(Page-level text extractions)
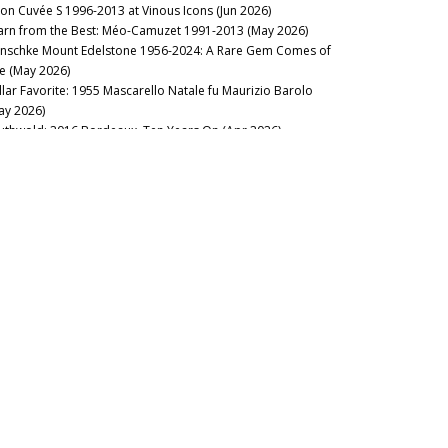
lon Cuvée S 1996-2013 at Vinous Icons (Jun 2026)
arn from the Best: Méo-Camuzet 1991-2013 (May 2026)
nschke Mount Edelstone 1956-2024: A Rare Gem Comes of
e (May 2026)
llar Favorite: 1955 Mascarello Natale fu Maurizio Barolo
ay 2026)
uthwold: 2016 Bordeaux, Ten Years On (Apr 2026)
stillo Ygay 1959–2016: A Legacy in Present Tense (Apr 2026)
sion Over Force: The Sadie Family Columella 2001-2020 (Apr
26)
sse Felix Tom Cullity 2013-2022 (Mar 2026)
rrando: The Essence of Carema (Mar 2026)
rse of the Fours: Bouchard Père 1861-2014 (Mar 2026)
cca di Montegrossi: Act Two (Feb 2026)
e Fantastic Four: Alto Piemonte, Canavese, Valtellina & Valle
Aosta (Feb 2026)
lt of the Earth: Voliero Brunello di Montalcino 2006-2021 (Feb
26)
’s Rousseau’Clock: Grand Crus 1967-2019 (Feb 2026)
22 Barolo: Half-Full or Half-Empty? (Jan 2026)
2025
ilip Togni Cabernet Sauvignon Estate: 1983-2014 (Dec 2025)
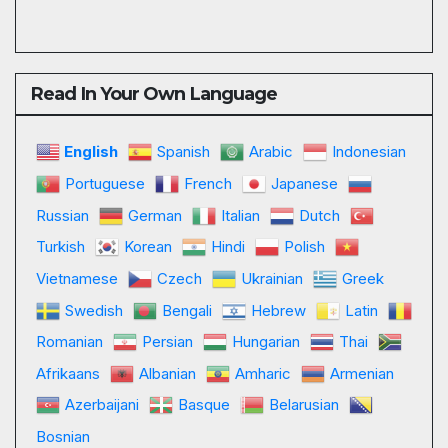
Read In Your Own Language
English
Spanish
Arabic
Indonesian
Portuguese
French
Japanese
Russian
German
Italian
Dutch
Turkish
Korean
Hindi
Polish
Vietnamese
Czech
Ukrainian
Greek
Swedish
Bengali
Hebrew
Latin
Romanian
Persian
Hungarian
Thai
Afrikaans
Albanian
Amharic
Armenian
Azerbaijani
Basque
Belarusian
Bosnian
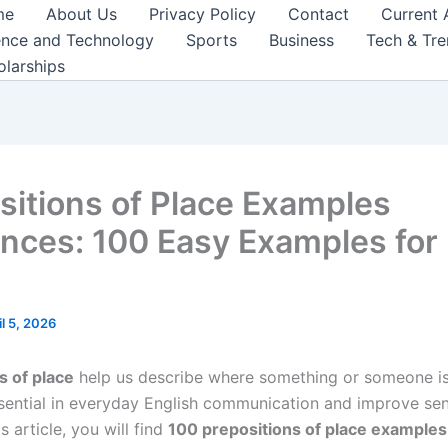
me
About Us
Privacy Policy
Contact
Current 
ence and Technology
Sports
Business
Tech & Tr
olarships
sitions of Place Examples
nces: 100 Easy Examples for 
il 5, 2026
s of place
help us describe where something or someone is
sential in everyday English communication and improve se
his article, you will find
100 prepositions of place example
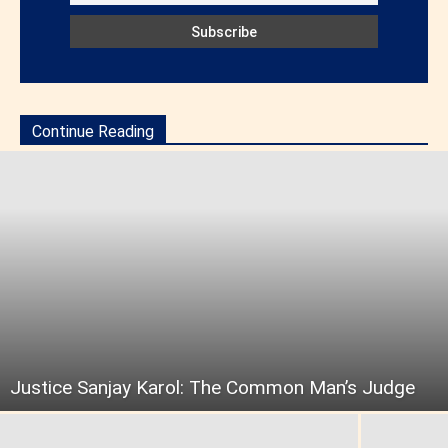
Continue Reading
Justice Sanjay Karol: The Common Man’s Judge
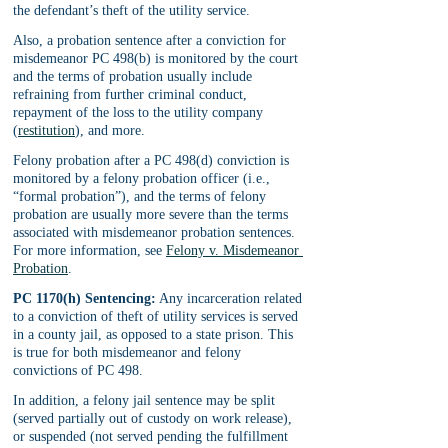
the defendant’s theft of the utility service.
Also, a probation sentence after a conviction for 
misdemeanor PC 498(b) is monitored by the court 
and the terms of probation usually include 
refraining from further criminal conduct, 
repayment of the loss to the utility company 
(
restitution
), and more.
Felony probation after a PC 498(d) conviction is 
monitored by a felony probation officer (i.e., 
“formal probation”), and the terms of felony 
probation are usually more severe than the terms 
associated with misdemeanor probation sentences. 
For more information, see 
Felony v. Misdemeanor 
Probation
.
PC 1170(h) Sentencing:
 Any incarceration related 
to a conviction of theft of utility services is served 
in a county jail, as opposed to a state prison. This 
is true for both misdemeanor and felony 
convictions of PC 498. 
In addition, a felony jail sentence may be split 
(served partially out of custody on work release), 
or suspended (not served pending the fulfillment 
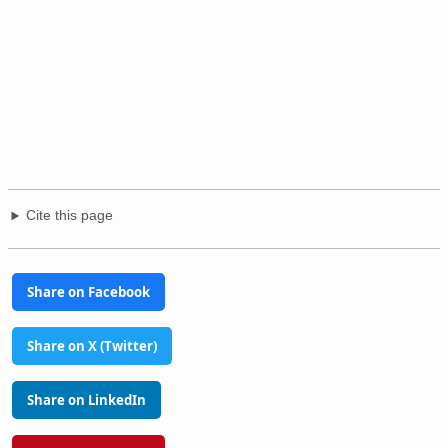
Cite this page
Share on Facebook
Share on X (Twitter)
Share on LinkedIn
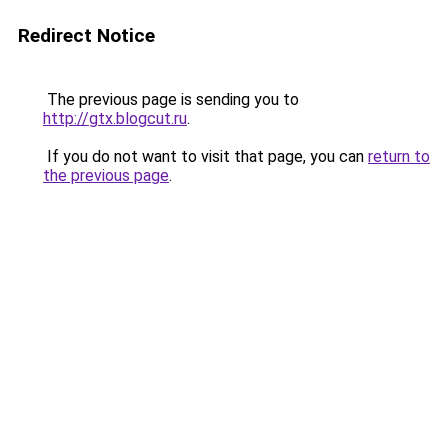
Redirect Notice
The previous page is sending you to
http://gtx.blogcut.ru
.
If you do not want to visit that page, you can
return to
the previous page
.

--

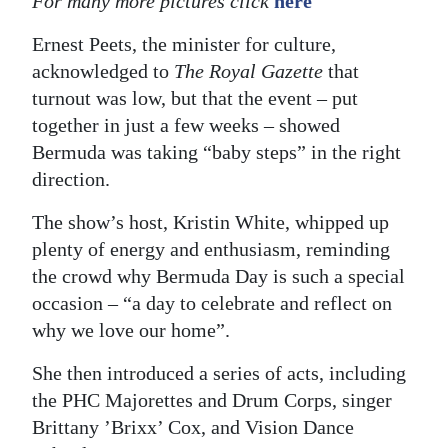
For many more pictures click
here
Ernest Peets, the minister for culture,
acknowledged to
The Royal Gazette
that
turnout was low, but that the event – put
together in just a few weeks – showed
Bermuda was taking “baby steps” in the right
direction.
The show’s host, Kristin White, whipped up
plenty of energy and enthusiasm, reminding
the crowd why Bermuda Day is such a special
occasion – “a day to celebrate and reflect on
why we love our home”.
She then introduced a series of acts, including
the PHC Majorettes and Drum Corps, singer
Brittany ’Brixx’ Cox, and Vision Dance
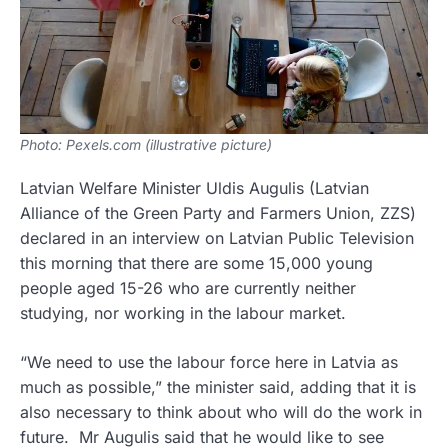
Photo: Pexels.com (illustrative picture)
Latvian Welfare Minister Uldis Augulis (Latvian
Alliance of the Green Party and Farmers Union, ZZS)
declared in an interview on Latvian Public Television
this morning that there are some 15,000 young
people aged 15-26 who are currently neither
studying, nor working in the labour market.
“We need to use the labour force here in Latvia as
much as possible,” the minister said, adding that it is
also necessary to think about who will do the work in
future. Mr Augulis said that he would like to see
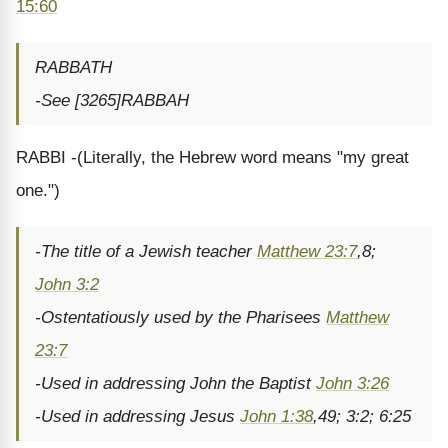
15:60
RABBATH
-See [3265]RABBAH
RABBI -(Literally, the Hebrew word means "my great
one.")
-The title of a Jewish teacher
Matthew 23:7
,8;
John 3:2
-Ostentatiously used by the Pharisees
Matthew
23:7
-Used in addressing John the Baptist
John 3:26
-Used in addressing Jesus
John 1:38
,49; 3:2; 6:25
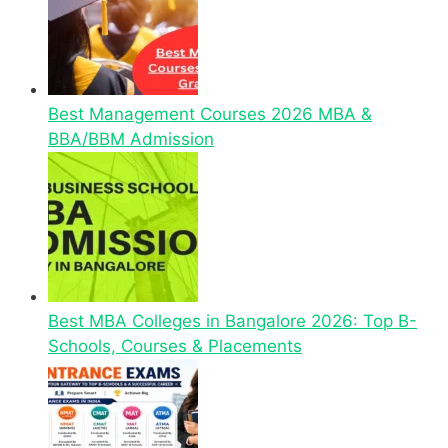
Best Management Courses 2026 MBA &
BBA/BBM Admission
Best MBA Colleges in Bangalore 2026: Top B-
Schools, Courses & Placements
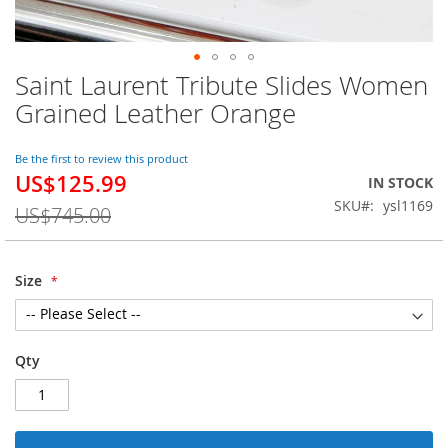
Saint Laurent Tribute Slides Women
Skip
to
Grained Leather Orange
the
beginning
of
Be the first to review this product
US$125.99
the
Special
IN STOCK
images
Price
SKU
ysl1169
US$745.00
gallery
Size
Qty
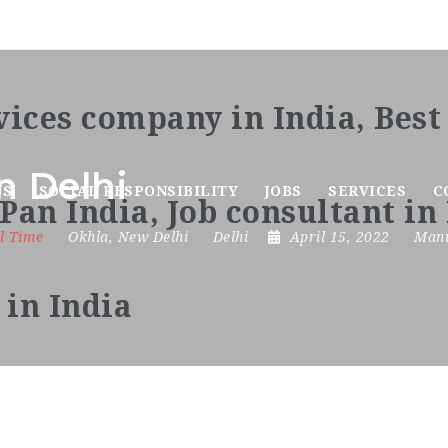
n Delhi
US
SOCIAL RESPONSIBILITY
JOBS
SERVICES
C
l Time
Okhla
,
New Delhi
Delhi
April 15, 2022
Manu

→ AIM OF THE EXERCISE
Set down, exactly as they appear above, all lines from the one that has "lon Cuvée S" down to the one that has "uthwold: 2016 Bordeaux, Ten", including those two and no others.

→ ANSWER
lon Cuvée S 1996-2013 at Vinous Icons (Jun 2026)
arn from the Best: Méo-Camuzet 1991-2013 (May 2026)
nschke Mount Edelstone 1956-2024: A Rare Gem Comes of
e (May 2026)
llar Favorite: 1955 Mascarello Natale fu Maurizio Barolo
ay 2026)
uthwold: 2016 Bordeaux, Ten Years On (Apr 2026)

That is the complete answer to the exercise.